As an attempt to inhibit the undesirable reversion in the vulcanization with sulfur, it is known to use a sulfur-donor, which releases active sulfur at the vulcanizing temperature, instead of sulfur. Although the reversion can be substantially avoided or markedly decreased by the substitution, there is produced another defect that generally the vulcanized rubber thereby obtained has reduced modulus. Furthermore, the problems of mold staining, necessity of using toxic acid acceptor to prevent the staining, and the objectionable color change in the vulcanized rubber remain unsolved.

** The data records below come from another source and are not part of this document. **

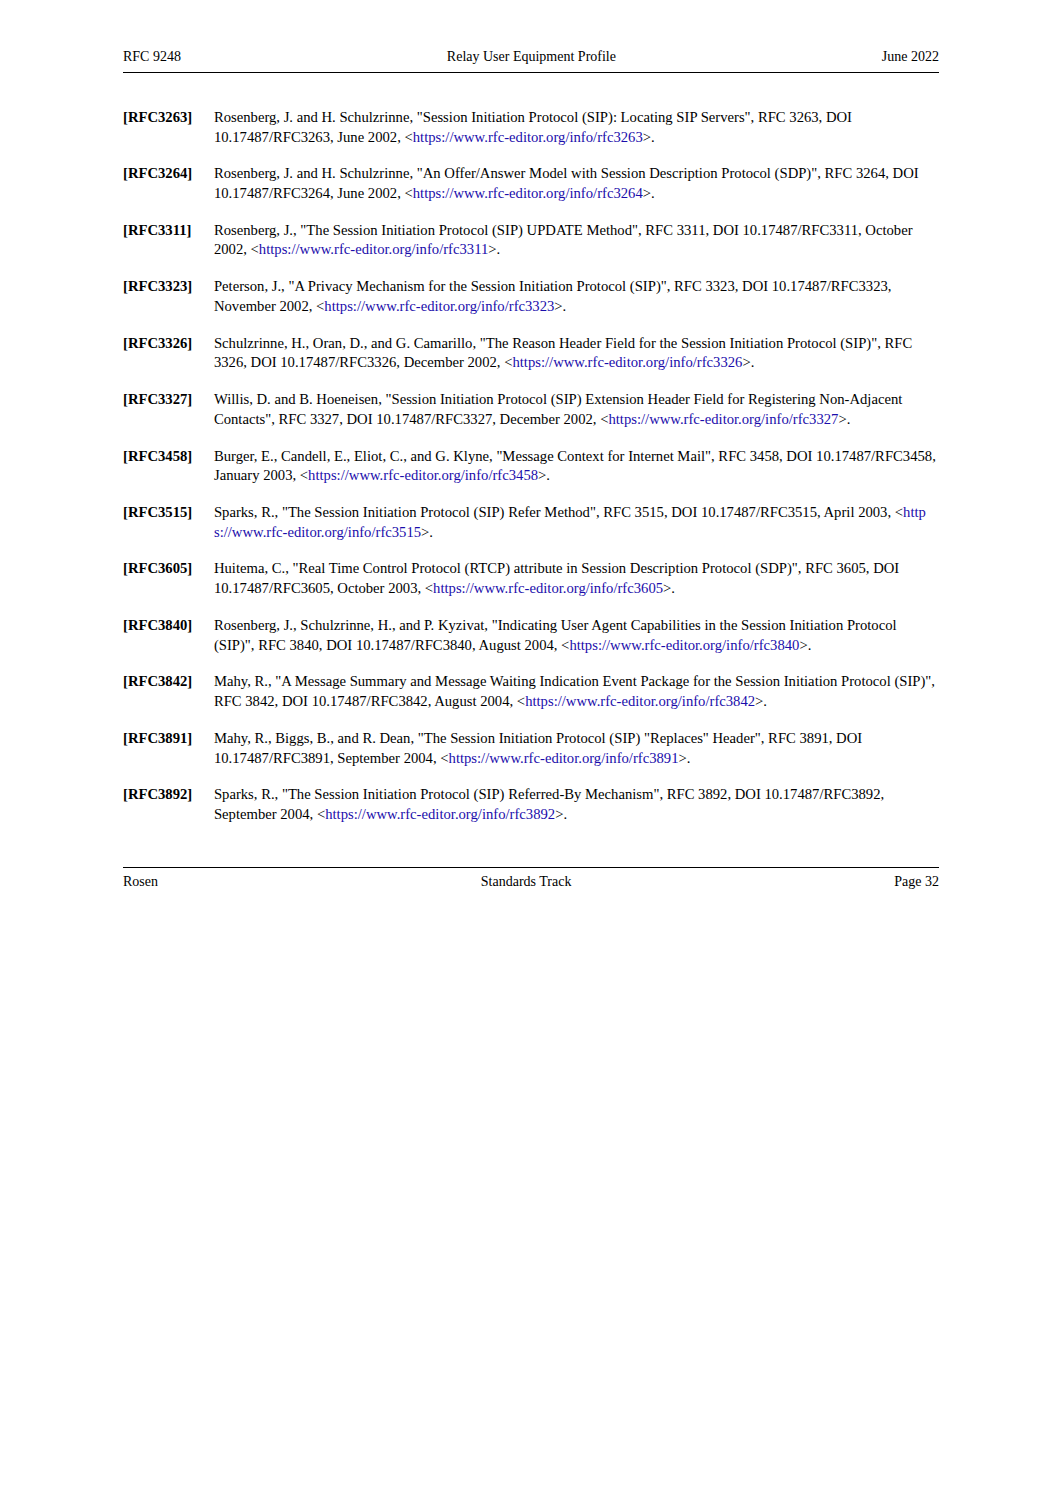RFC 9248 Relay User Equipment Profile June 2022
[RFC3263]
Rosenberg, J. and H. Schulzrinne, "Session Initiation Protocol (SIP): Locating SIP Servers", RFC 3263, DOI 10.17487/RFC3263, June 2002, <https://www.rfc-editor.org/info/rfc3263>.
[RFC3264]
Rosenberg, J. and H. Schulzrinne, "An Offer/Answer Model with Session Description Protocol (SDP)", RFC 3264, DOI 10.17487/RFC3264, June 2002, <https://www.rfc-editor.org/info/rfc3264>.
[RFC3311]
Rosenberg, J., "The Session Initiation Protocol (SIP) UPDATE Method", RFC 3311, DOI 10.17487/RFC3311, October 2002, <https://www.rfc-editor.org/info/rfc3311>.
[RFC3323]
Peterson, J., "A Privacy Mechanism for the Session Initiation Protocol (SIP)", RFC 3323, DOI 10.17487/RFC3323, November 2002, <https://www.rfc-editor.org/info/rfc3323>.
[RFC3326]
Schulzrinne, H., Oran, D., and G. Camarillo, "The Reason Header Field for the Session Initiation Protocol (SIP)", RFC 3326, DOI 10.17487/RFC3326, December 2002, <https://www.rfc-editor.org/info/rfc3326>.
[RFC3327]
Willis, D. and B. Hoeneisen, "Session Initiation Protocol (SIP) Extension Header Field for Registering Non-Adjacent Contacts", RFC 3327, DOI 10.17487/RFC3327, December 2002, <https://www.rfc-editor.org/info/rfc3327>.
[RFC3458]
Burger, E., Candell, E., Eliot, C., and G. Klyne, "Message Context for Internet Mail", RFC 3458, DOI 10.17487/RFC3458, January 2003, <https://www.rfc-editor.org/info/rfc3458>.
[RFC3515]
Sparks, R., "The Session Initiation Protocol (SIP) Refer Method", RFC 3515, DOI 10.17487/RFC3515, April 2003, <https://www.rfc-editor.org/info/rfc3515>.
[RFC3605]
Huitema, C., "Real Time Control Protocol (RTCP) attribute in Session Description Protocol (SDP)", RFC 3605, DOI 10.17487/RFC3605, October 2003, <https://www.rfc-editor.org/info/rfc3605>.
[RFC3840]
Rosenberg, J., Schulzrinne, H., and P. Kyzivat, "Indicating User Agent Capabilities in the Session Initiation Protocol (SIP)", RFC 3840, DOI 10.17487/RFC3840, August 2004, <https://www.rfc-editor.org/info/rfc3840>.
[RFC3842]
Mahy, R., "A Message Summary and Message Waiting Indication Event Package for the Session Initiation Protocol (SIP)", RFC 3842, DOI 10.17487/RFC3842, August 2004, <https://www.rfc-editor.org/info/rfc3842>.
[RFC3891]
Mahy, R., Biggs, B., and R. Dean, "The Session Initiation Protocol (SIP) "Replaces" Header", RFC 3891, DOI 10.17487/RFC3891, September 2004, <https://www.rfc-editor.org/info/rfc3891>.
[RFC3892]
Sparks, R., "The Session Initiation Protocol (SIP) Referred-By Mechanism", RFC 3892, DOI 10.17487/RFC3892, September 2004, <https://www.rfc-editor.org/info/rfc3892>.
Rosen Standards Track Page 32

In the vulcanization using quinoid, an activator such as red lead (Pb.sub.3 O.sub.4) must be concurrently used, which also is apt to be eluted from the final rubber products and due to its toxicity renders the products unfit for the usages in medicinal and food industries, like the aforementioned case. Furthermore, mold staining also takes place. In the vulcanization using the resin, again due to the toxicity of the resin which is used as the vulcanizing agent and may be eluted, the vulcanized rubber is deficient for use in medicinal and food industries. Elution of toxic matter is also not avoidable in the vulcanization using an oxide of heavy metal such as zinc, and therefore the method is undesirable from the view of environmental pollution. If a peroxide is used as the vulcanizing agent, metal oxide or hydroxide must be concurrently used as the acid acceptor in order to avoid the mold staining. Similarly to the case of sulfur vulcanization, the toxicity of such acid acceptor which may be eluted from the rubber products renders the method defective.